In confusion and distress she broke off their reflected look, turned away. “No,” she said, away from him. “I just don’t see why you won’t promise.”

In his voice, to which she listened keenly, trying to hear in it all she had turned away from in his face, she heard no tenderness or compassion or love, nothing but the grate of resistance. “Don’t push me,” he said. “It won’t do any good to fog it all up with words. But I’ll tell you one thing. I’m not taking anything along. I won’t be Clarence King with a mule load of brandy. I won’t be Mrs. Briscoe, and lay in a supply.”

That was the best she got out of him. That was where they left it.

7


“If you’re still in need of an end man,” Shelly said yesterday when I came in from the garden just about five, “I’ve got all sorts of questions for Uncle Remus.”

She wasn’t exactly opportune. I was hot, exhausted, and hurting, and I needed no end man. That was a purely rhetorical need. Shelly’s interest bothers me, moreover, because it isn’t really interest in Grandmother. It is a sort of speculative interest in me, and some of it is mere boredom and desire to talk. Her husband has been after her again by telephone; probably she wonders why I haven’t asked about him. Or maybe she feels sorry for me, locked up in myself as she conceives me to be. She’s like an idle adult who is willing to squat down and help a child make a sand castle on a beach.
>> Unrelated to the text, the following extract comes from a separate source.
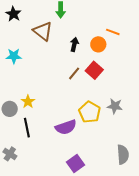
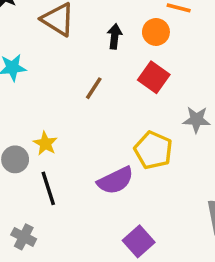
brown line: (74, 73) -> (94, 88), moved
gray star: (115, 106) -> (196, 120), moved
It’s a mistake to give her these tapes to type off, but I can’t seem to resist. I’ve worked by eye so long that I can’t believe in what is done by ear. I doubt that I’ve done anything until I can see a typescript.

“Questions such as what?” I said.

“Such as, Was she really thinking of leaving him, or are you guessing?”

“I’m extrapolating.”

“Ah,” she said, “right on the rug. Shame on you.”
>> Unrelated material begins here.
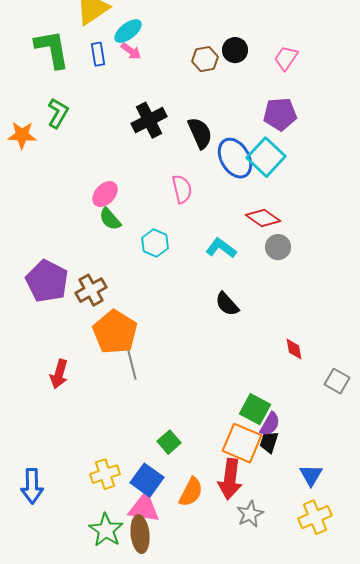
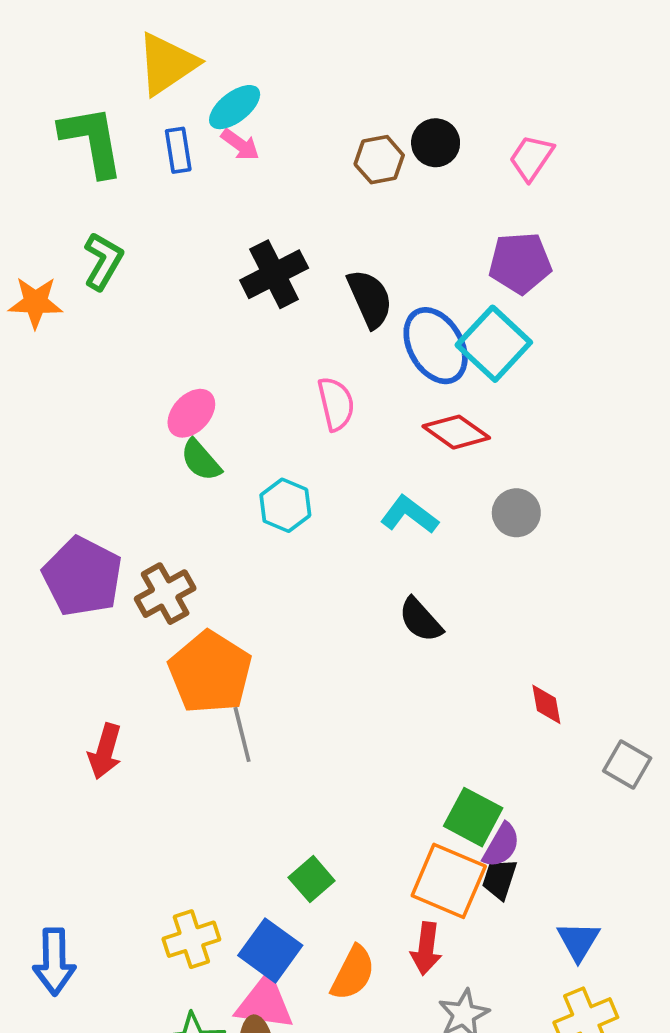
red diamond: (263, 218) -> (456, 432), moved
red arrow: (230, 479) -> (426, 949), size x0.7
I was really in no mood for one of her discussion periods. My wrists were stiff and sore, my stump jerked, I ached from footboard to neckrest. But as I turned my chair to go back down to the porch where Ada would bring me a drink and let me be quiet, Shelly said, “I know he was a juicehead when they lived here, so I guess she never did get him to take the pledge.”

“How did you know that?”

“Dad. He said your grandfather owned this underground placer up on the Yuba, and Dad’s father used to drive him up there every once in a while to inspect. They were cheating him blind, Dad says. They’d give him the sand and keep the gold.”

“He was easy to cheat. That was one of Grandmother’s exasperations.”

“But nice?” Shelly said. “Everybody respected him? Dad says the miners all thought he was the fairest man they ever worked for. He’d give anybody a second chance.”

“And a third,” I said. “Not a fourth. When he was abused beyond his toleration he could be implacable.”